Wilner gives Cal an A+ for their performance Saturday. He says Stanford was thoroughly outcoached and out-executed. Additionally, he believes Riley can become an elite QB next year. Stanford earned a B- as they were docked for poor defense and poor passing. Wilner's post-game notes give a more thorough explanation of just how impressed he was with Cal. Their defense, grind-it-out offense, and O-line were superb after showing inconsistency in the first two-thirds of the season.
- Daily Cal talks to Vereen, Thompson, and Tepper about the onfield revelry. Apparently Thompson sprained his ankle in the fourth and was in a protective boot. Tepper said "This was the hardest game I have ever played" and said that the victory "means the world to me."

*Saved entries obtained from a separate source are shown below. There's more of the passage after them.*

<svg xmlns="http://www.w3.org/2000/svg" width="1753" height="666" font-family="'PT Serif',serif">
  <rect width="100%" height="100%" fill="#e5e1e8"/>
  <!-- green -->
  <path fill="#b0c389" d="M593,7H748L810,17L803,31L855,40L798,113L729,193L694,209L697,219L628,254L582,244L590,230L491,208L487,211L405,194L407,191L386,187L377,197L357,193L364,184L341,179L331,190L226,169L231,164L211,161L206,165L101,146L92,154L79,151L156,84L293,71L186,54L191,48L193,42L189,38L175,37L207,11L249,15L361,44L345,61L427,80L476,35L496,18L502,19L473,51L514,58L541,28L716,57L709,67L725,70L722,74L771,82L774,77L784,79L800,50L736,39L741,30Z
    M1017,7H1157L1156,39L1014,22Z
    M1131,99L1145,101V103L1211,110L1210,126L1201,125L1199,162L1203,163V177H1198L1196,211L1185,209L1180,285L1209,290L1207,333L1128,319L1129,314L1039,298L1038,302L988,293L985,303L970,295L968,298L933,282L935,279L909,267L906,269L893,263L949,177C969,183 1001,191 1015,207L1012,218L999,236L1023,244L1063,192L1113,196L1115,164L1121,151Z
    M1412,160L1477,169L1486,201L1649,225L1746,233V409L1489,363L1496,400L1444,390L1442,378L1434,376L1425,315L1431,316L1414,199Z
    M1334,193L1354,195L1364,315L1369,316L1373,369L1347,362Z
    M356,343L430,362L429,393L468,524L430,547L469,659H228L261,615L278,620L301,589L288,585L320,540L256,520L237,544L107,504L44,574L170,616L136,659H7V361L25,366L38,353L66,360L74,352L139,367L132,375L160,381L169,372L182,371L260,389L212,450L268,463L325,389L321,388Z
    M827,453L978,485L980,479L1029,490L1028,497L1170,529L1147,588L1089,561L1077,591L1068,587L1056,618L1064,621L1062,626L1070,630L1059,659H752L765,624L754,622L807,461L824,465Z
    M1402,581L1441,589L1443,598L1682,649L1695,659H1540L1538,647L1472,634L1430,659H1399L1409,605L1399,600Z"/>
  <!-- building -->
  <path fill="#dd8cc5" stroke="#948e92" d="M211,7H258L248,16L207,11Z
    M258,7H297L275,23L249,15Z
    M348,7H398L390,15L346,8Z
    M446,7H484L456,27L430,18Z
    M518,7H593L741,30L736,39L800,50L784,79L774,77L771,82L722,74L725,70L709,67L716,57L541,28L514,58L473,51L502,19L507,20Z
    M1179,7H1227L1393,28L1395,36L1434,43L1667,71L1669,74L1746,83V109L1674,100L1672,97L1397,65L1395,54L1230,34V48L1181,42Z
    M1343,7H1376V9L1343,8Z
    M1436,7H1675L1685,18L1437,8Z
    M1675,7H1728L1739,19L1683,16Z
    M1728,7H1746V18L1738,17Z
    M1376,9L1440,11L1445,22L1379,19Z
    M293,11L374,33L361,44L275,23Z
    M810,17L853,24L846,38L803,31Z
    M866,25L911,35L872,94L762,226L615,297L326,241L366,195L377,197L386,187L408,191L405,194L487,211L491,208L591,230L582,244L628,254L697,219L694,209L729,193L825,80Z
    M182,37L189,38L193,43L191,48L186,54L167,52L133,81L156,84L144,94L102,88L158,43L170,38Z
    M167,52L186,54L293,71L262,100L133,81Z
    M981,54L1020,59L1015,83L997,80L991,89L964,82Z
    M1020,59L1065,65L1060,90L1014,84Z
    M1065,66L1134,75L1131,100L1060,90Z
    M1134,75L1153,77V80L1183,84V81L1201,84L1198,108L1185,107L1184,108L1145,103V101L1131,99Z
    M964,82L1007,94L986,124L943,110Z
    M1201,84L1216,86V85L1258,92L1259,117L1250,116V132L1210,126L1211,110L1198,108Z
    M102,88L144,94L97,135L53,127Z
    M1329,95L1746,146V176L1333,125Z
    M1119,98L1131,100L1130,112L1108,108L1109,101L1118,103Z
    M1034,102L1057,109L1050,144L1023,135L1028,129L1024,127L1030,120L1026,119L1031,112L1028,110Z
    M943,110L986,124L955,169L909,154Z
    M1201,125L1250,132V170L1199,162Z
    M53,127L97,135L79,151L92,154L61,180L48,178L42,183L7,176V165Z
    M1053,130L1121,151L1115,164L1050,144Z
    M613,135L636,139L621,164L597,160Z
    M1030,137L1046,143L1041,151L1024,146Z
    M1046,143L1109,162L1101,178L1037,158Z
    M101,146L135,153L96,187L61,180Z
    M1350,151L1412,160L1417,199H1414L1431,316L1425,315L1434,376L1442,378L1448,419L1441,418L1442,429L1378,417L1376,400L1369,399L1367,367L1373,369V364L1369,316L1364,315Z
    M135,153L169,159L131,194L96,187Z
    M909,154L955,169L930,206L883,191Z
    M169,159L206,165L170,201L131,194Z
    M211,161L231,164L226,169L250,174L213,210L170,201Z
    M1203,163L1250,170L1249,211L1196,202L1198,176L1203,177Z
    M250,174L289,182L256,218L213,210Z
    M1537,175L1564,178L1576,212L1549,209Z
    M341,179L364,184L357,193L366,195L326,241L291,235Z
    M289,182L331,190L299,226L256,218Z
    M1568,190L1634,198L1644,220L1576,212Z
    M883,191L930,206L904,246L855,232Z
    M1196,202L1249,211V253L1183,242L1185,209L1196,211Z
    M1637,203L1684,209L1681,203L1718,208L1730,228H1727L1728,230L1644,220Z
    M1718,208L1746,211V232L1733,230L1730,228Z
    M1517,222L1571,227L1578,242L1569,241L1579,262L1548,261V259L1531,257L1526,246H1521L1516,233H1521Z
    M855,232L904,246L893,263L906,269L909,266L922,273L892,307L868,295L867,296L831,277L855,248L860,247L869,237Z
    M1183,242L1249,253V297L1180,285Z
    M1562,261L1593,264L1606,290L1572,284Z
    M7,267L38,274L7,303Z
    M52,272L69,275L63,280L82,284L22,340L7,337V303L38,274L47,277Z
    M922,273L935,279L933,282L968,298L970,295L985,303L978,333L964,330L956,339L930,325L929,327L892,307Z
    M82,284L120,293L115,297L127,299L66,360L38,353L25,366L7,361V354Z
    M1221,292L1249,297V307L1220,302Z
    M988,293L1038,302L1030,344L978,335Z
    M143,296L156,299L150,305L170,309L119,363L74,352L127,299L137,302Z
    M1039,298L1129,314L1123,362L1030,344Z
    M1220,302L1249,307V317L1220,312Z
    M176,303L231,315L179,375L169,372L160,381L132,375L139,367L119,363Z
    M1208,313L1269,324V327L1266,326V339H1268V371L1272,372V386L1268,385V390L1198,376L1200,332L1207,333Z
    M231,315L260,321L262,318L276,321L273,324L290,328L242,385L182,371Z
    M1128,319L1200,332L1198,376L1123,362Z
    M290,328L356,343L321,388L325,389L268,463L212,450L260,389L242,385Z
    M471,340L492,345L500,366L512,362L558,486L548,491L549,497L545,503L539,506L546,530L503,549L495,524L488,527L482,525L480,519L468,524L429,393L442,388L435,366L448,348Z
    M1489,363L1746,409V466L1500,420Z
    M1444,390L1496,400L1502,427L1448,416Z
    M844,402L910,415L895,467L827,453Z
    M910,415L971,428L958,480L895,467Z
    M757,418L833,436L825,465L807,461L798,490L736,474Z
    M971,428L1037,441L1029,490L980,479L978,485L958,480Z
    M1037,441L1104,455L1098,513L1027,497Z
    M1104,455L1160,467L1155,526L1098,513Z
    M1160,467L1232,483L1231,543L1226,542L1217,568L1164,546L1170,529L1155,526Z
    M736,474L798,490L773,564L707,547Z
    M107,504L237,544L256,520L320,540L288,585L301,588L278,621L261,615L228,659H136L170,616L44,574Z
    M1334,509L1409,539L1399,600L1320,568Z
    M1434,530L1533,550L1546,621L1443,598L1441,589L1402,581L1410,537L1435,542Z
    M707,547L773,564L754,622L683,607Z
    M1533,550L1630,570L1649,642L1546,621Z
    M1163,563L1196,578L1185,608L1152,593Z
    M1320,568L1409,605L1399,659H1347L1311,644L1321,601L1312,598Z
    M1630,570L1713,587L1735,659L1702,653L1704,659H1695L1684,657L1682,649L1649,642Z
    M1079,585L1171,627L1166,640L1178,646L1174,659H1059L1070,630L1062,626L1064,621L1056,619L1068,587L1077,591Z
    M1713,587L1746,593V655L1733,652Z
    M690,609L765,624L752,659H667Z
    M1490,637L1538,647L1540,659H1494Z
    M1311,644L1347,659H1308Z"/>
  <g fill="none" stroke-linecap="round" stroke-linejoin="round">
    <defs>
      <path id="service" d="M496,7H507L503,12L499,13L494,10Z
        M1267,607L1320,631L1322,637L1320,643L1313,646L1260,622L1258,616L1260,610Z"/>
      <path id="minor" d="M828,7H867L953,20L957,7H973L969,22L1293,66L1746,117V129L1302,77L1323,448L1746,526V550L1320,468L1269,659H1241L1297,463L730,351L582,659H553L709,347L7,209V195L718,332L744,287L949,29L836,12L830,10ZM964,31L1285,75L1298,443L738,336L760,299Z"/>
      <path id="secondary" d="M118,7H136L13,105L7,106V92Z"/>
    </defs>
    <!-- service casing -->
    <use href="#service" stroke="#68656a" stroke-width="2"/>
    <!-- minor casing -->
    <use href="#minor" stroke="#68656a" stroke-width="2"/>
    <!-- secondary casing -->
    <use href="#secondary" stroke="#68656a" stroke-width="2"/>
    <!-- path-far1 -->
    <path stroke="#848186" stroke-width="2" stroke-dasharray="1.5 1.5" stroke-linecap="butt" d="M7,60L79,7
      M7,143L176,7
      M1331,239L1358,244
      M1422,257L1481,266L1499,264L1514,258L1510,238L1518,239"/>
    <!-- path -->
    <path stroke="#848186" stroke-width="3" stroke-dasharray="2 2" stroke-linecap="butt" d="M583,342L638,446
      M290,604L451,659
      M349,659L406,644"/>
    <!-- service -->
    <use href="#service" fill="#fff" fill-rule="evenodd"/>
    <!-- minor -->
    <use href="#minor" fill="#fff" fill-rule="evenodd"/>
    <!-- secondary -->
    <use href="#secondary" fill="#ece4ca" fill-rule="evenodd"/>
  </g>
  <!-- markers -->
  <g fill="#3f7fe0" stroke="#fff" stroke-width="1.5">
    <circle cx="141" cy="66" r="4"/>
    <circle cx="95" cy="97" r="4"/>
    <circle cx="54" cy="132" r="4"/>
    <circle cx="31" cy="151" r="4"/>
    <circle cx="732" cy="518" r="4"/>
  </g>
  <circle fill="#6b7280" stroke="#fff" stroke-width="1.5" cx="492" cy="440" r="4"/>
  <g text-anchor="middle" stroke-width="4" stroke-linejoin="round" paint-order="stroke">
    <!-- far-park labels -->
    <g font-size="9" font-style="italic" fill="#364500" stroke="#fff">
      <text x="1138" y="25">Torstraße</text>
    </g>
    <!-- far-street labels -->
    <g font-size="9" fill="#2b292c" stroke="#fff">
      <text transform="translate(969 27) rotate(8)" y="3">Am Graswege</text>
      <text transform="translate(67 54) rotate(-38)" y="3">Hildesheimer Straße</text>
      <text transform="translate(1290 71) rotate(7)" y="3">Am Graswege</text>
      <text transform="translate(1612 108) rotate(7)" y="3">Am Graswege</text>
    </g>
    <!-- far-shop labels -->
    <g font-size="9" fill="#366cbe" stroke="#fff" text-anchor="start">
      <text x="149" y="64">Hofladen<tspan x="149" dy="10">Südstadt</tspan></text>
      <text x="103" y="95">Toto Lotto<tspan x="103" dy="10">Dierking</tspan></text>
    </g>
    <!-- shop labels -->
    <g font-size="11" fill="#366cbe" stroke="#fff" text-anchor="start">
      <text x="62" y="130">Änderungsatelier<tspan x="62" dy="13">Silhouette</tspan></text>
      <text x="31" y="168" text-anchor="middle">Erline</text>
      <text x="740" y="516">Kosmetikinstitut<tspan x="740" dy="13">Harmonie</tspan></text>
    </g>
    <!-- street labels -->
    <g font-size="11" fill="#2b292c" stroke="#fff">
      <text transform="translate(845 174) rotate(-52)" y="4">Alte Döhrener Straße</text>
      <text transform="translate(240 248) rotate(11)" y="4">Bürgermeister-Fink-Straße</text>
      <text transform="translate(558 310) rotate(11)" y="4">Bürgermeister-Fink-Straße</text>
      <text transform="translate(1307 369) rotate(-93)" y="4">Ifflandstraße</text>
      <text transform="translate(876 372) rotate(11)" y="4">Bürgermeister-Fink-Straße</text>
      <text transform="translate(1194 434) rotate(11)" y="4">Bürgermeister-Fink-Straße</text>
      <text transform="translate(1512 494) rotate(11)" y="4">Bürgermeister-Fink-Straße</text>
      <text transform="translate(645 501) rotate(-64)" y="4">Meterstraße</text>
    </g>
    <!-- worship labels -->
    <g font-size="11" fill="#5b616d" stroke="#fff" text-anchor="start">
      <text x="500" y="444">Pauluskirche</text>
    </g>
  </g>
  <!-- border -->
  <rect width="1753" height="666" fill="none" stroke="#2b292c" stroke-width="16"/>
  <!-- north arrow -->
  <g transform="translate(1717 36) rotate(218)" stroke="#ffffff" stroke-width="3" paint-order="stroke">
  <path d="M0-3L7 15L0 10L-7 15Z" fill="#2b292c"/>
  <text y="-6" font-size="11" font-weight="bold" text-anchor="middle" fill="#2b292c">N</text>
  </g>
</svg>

- Tepper and Summers-Gavin were trying to get into the heads of the Stanford D-linemen. It worked early on, as they drew a personal foul from DT Ekom Udofia, one of only three Cardinal penalties. From that point on, MSG said he and the O-line had "confidence to keep moving the ball." Tepper loved the play selection: "[Ludwig] ran the stuff we wanted to run: our bread and butter."
- No. 11/17 Cal fell to no. 9/8 Baylor in the battle of the bears. At the post-game press conference, Boyle expressed disappointment with the rushed offense which relied on one-on-one matchups. Boyle says one-on-one won't lead to many good looks, particularly against a team as good as Baylor. She says they have to work more on scoring "out of the flow" on offense.
- Monty's team fell out of the top-25 in the AP poll and fell to 23 in the coaches' poll.
- No. 11 women's volleyball defeated ASU in four sets, but had its six-match winning streak snapped by the no. 19 Wildcats.
- No. 2 water polo lost 6-8 to no. 3 Stanford in the Big Splash, bringing a halt to their nine-match winning streak.
- No. 6 women's swimming and diving finished second (out of 25 teams) at the Toshiba Classic.